Monday, 16 January 2017

A Story About My Uncle

A Story About My Uncle
A Story About My Uncle is a non-violent, first person platform game that doesn't make me long for the ability to shoot things. This is no small achievement.

It's not that I'm against non-violent games, more that first-person platforming is often frustrating enough to make the most placid of players want to run off and set fire to things, just to relieve the tension the nineteenth time they misjudge the same jump. The great achievement of A Story About My Uncle is to never let you get that frustrated. You can always see what you need to do, even when it isn't easy, and your tool set for achieving your goals is simple enough that you never spend ages trying all the wrong things and flexible enough that you feel awesome.

The art of falling.
The game is framed as a bedtime story told by a father to his daughter, with narration being provided in a soft, accented paternal voice which really seems to have bothered a lot of people. He explains that he once went to look for his missing Uncle Fred, found a copy of his uncle's 'adventure suit' made for him, and got sucked through Fred's over-engineered garbage disposal system into a world of caverns and pools, island stacks and floating rocks, where a frog-like race of humanoids have created a community out of Fred's rubbish.

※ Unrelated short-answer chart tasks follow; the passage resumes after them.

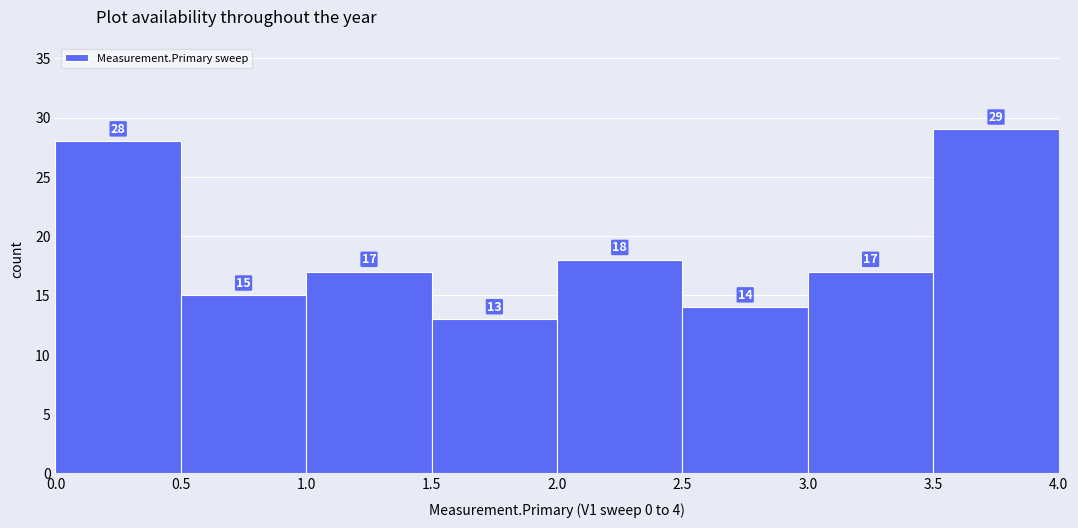

Reading left to right, transcribe this chart: for each bar, give the range it covers on the x-axis and its height.

0.0 to 0.5: 28
0.5 to 1.0: 15
1.0 to 1.5: 17
1.5 to 2.0: 13
2.0 to 2.5: 18
2.5 to 3.0: 14
3.0 to 3.5: 17
3.5 to 4.0: 29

The player navigates this world using the adventure suit's power assisted jump, infinite ability to fall onto the ground (but not into water) and a grappling gauntlet. You leap between islands, and use the grapple more to accelerate and change direction than you do to drag yourself directly to another place. About an hour in, I've reached a pitch dark cave in the Chasms, where something large and scary is growling around and the mysterious outcast 'Strays' have left signs saying 'Beware' and 'Do Not Move When the Eye is Open,' so I'm not sure that everyone else in this game is as non-violent as I am.

The littlest Deep One.
The story itself is perhaps a little slight. I'm looking for my Uncle, who has been missing a few weeks, but appears to have been in the underground world far longer. The frog people want me to bring him back to them. It's not much, but given that the studio's last release was Goat Simulator it doesn't look too shabby. Currently I'm also carrying a frog-girl called Mady (short a,) which doesn't effect my mobility thanks to the suit, but provides chirpy commentary and translation of the Stray graffiti, plus the occasional hint such as pointing out that I can make some of the plants glow with my grapple; super useful out here in the dark.

So far, A Story About My Uncle is a fast, fun, intuitive platformer, and it's nice to play something a little calmer. I also prefer the narrator agreeing that it's getting late and maybe we could pick up tomorrow when I close a session to Wolfenstein sending me virtual white feathers because I want to sleep.